O título da coluna de hoje foi tirado de uma requisição de exames que me saltou aos olhos. Numa sala superlotada. Em frente a uma recepcionista. Um lugar ruidoso. A jovem atendente me dizia: assine aqui. Cuidadosa, fui ler o documento antes de legitimar o pedido. Nele estava ali uma frase que me caiu como sentença. Estado de menopausa!
Demorei anos para saber o que era menarca. Tema tabu da época. Nenhuma pessoa me falou o que seria a primeira menstruação. Meu corpo, acreditem, foi me alfabetizando em ser mulher. Um ente de dupla face: individual e coletiva. Um corpo relacional.
Foi um total silêncio externo. E um soar de tambores internamente até caírem espontaneamente as primeiras gotas de sangue. Cercada de não ditos, o medo não se fazia presente naquele instante. Apenas uma emoção bem singela de que algo que não sabia nomear ao certo estava acontecendo e seria definitivo.
Hoje, será que alguma garota não saiba o que é a primeira menstruação? Pode acontecer. Pode acontecer também de muita gente não saber o que é pobreza menstrual, um problema que atinge milhares de mulheres no mundo, causado pela falta de acesso a produtos de higiene, saneamento básico e informação adequada e segura sobre menstruação.
Antes da “sentença” do exame, eu já sabia o que era perimenopausa e menopausa. Essa a própria indústria da mídia e estética vai estampando em nossa cara.
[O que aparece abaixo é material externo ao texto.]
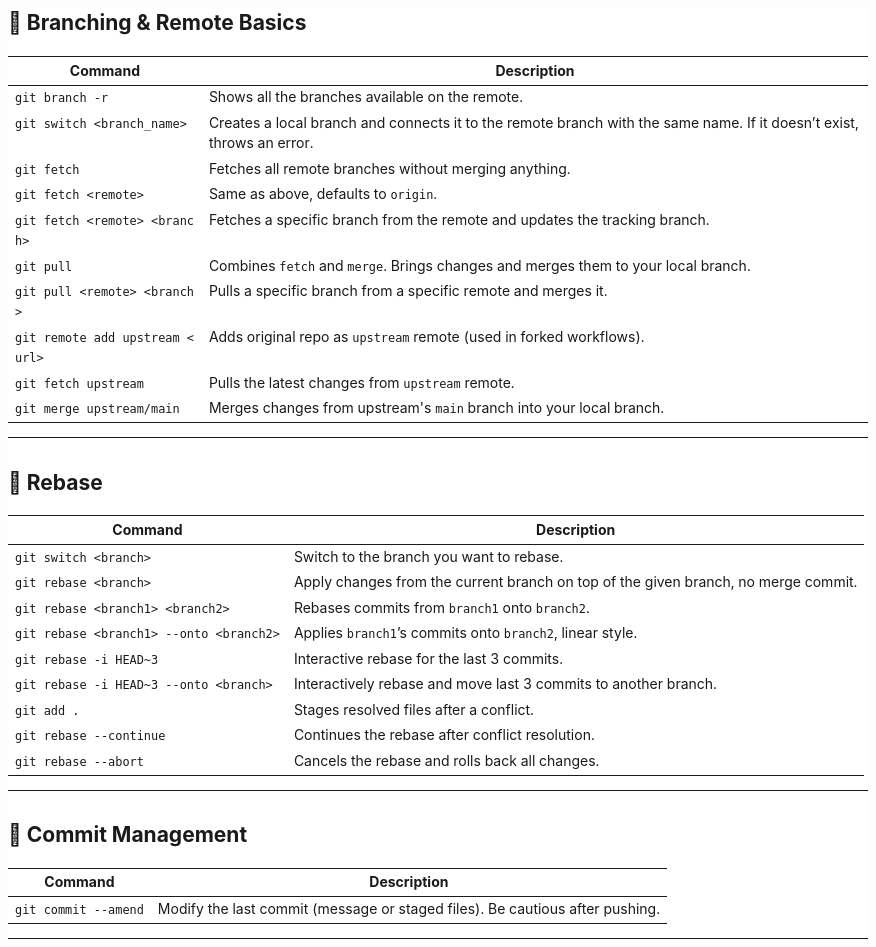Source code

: 
## 🌿 Branching & Remote Basics

| Command | Description |
|--------|-------------|
| `git branch -r` | Shows all the branches available on the remote. |
| `git switch <branch_name>` | Creates a local branch and connects it to the remote branch with the same name. If it doesn’t exist, throws an error. |
| `git fetch` | Fetches all remote branches without merging anything. |
| `git fetch <remote>` | Same as above, defaults to `origin`. |
| `git fetch <remote> <branch>` | Fetches a specific branch from the remote and updates the tracking branch. |
| `git pull` | Combines `fetch` and `merge`. Brings changes and merges them to your local branch. |
| `git pull <remote> <branch>` | Pulls a specific branch from a specific remote and merges it. |
| `git remote add upstream <url>` | Adds original repo as `upstream` remote (used in forked workflows). |
| `git fetch upstream` | Pulls the latest changes from `upstream` remote. |
| `git merge upstream/main` | Merges changes from upstream's `main` branch into your local branch. |

---

## 🔁 Rebase

| Command | Description |
|--------|-------------|
| `git switch <branch>` | Switch to the branch you want to rebase. |
| `git rebase <branch>` | Apply changes from the current branch on top of the given branch, no merge commit. |
| `git rebase <branch1> <branch2>` | Rebases commits from `branch1` onto `branch2`. |
| `git rebase <branch1> --onto <branch2>` | Applies `branch1`’s commits onto `branch2`, linear style. |
| `git rebase -i HEAD~3` | Interactive rebase for the last 3 commits. |
| `git rebase -i HEAD~3 --onto <branch>` | Interactively rebase and move last 3 commits to another branch. |
| `git add .` | Stages resolved files after a conflict. |
| `git rebase --continue` | Continues the rebase after conflict resolution. |
| `git rebase --abort` | Cancels the rebase and rolls back all changes. |

---

## 💾 Commit Management

| Command | Description |
|--------|-------------|
| `git commit --amend` | Modify the last commit (message or staged files). Be cautious after pushing. |

---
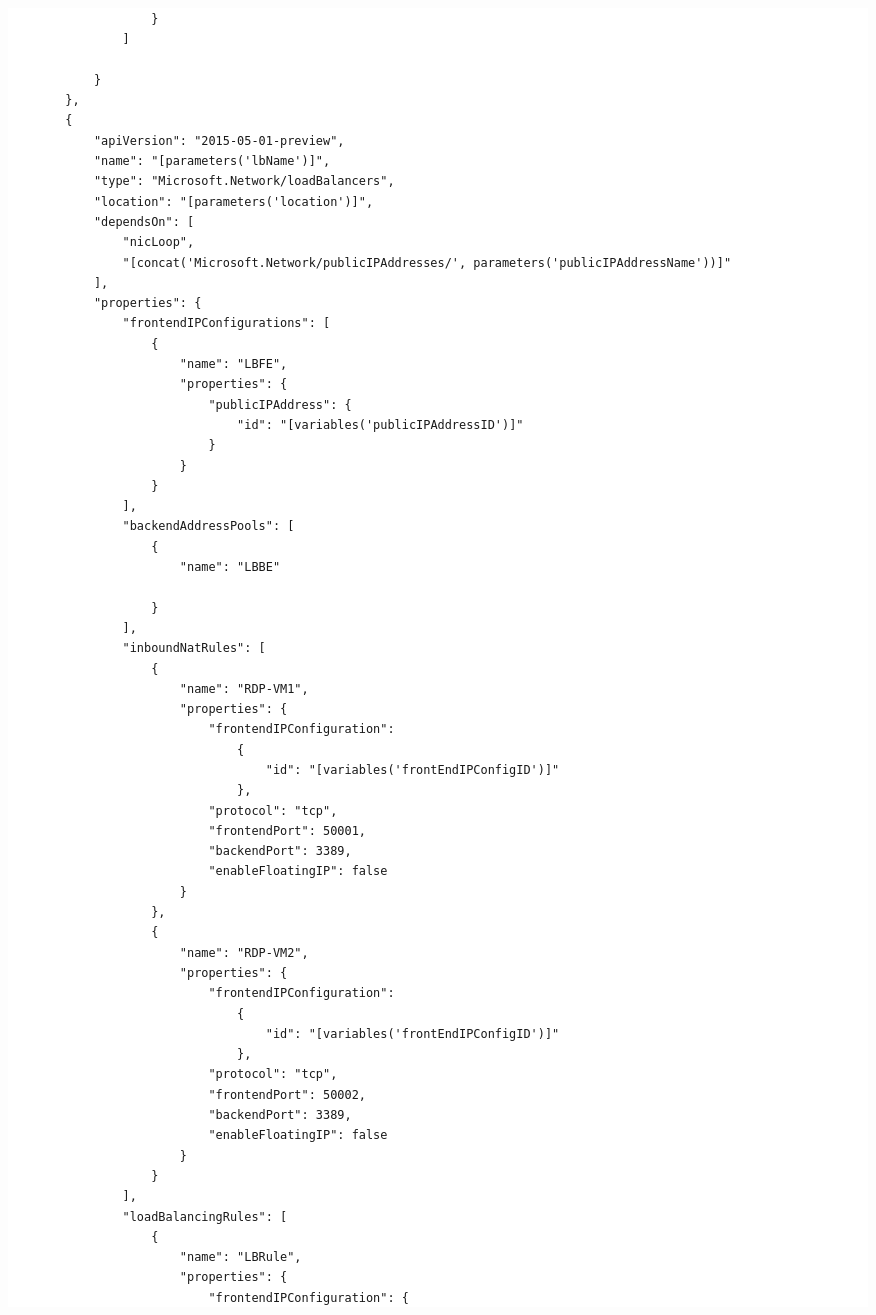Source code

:     
                        }
                    ]
    
                }
            },
            {
                "apiVersion": "2015-05-01-preview",
                "name": "[parameters('lbName')]",
                "type": "Microsoft.Network/loadBalancers",
                "location": "[parameters('location')]",
                "dependsOn": [
                    "nicLoop",
                    "[concat('Microsoft.Network/publicIPAddresses/', parameters('publicIPAddressName'))]"
                ],
                "properties": {
                    "frontendIPConfigurations": [
                        {
                            "name": "LBFE",
                            "properties": {
                                "publicIPAddress": {
                                    "id": "[variables('publicIPAddressID')]"
                                }
                            }
                        }
                    ],
                    "backendAddressPools": [
                        {
                            "name": "LBBE"
    
                        }
                    ],
                    "inboundNatRules": [
                        {
                            "name": "RDP-VM1",
                            "properties": {
                                "frontendIPConfiguration":
                                    {
                                        "id": "[variables('frontEndIPConfigID')]"
                                    },
                                "protocol": "tcp",
                                "frontendPort": 50001,
                                "backendPort": 3389,
                                "enableFloatingIP": false
                            }
                        },
                        {
                            "name": "RDP-VM2",
                            "properties": {
                                "frontendIPConfiguration":
                                    {
                                        "id": "[variables('frontEndIPConfigID')]"
                                    },
                                "protocol": "tcp",
                                "frontendPort": 50002,
                                "backendPort": 3389,
                                "enableFloatingIP": false
                            }
                        }
                    ],
                    "loadBalancingRules": [
                        {
                            "name": "LBRule",
                            "properties": {
                                "frontendIPConfiguration": {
Sistematicamente. Há um aspecto ótimo das informações que possibilitam uma base de compreensão do que se está vivendo. Existe ainda um nicho de mercado potente que chega para abocanhar as mulheres 50+.
Entrei na perimenopausa navegando num caos que foi a pandemia, sem os calores, mas perdendo sangue excessivamente, ferro, vitaminas.
As alterações de humor eram um espetáculo à parte. Se eu roteirizar tenho a intuição que vai dar muita comédia, seja para teatro ou cinema. Canceriana que sou foram muitos os espetáculos sem plateia.
O drama é que a gente passa por isto, geralmente, trabalhando muito. Enquanto você vive esse turbilhão não existe aquele cenário paradisíaco e você dentro dele. Não existe bosque em que a Kate Bush performa Wuthering Heights para você entrar e se espalhar bailando com os ventos.
No cotidiano as mulheres estão empilhadas de trabalho, responsabilidades e exigências de toda ordem. Para nossa sorte temos falado mais sobre isto, e a particularidade das experiências de transformação dos nossos corpos. Dizendo ainda para o mundo: nossos corpos nos pertencem! Será? Que nos pertença em sua integralidade.
Mulheres não deixem que lhes roubem a cena. Assumam mesmo o palco de suas vidas mesmo na perimenopausa ou menopausa. Sem medo, sem culpas. Performem toda excentricidade com a liberdade criativa como a que tem a artista Björk.
Fechemos bem nossos olhos, para poder abrir a vida para uma ética do cuidado, ou melhor dizendo, uma ética do autocuidado. É uma loucura a absolutização do trabalho em nosso corpo que, por vezes, é tratado como socialmente invisível.
Neste caminhar rumo à menopausa também percebo meu corpo encarnar os meus conflitos mais íntimos. Que nas noites meio que insones são agora cartografados.
Uma amiga vez por outra pergunta: você ainda menstrua? Eu sorrio, divertidamente e respondo: sim. E presto sempre muita atenção nas fases da lua e nas marés. Rituais que vão me acompanhar.
E sigo cantando: Eu gosto do gosto da coragem/ A melhor viagem é seguir a trilha que eu abri/ A melhor parte de mim eu acabei de descobrir/ E se perguntarem por mim, digam que estou ótima/ O que está havendo em mim, eu já nem sei dizer? / Será que a sorte foi/ Onde eu não posso ver? Eu tenho o céu de abril para desentristecer/ Serei o que sobrar de mim, sem nada a perder... E se perguntarem por mim, digam que estou ótima!!! (Banda do Mar)
*Coluna publicada originalmente na edição impressa do dia 5 de setembro de 2025.